--- Input records Enclosed Below ---

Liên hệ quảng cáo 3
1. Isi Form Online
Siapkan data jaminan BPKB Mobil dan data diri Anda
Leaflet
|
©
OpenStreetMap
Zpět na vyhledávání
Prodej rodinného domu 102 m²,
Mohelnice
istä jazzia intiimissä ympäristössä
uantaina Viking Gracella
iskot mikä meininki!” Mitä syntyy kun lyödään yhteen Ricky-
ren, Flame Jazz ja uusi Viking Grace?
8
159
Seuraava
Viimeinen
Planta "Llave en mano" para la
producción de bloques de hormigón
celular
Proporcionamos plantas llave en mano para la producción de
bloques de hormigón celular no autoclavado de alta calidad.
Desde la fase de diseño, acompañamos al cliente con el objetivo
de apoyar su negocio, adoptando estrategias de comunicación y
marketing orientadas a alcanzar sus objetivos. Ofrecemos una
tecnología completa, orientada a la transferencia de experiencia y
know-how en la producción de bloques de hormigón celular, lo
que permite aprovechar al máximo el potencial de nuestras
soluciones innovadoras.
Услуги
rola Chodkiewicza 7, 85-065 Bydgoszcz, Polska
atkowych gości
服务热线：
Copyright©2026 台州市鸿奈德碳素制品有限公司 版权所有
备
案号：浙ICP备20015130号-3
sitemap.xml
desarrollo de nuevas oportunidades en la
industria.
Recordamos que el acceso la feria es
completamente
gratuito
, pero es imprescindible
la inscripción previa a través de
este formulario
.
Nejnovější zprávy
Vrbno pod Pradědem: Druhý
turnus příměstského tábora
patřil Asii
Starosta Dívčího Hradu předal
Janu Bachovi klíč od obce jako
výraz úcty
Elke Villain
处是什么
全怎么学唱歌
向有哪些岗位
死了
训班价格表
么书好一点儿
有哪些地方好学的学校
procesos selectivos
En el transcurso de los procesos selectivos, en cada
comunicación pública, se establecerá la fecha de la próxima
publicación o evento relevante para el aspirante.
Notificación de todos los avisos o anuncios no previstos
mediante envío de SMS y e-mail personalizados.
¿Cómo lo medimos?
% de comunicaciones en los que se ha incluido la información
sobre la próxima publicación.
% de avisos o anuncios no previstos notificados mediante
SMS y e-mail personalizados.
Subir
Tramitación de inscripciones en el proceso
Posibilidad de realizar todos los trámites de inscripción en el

--- End of Enclosed Input records ---

From the data above, gather every line that includes the word "mail".

#### Solution for this task:
mediante envío de SMS y e-mail personalizados.
SMS y e-mail personalizados.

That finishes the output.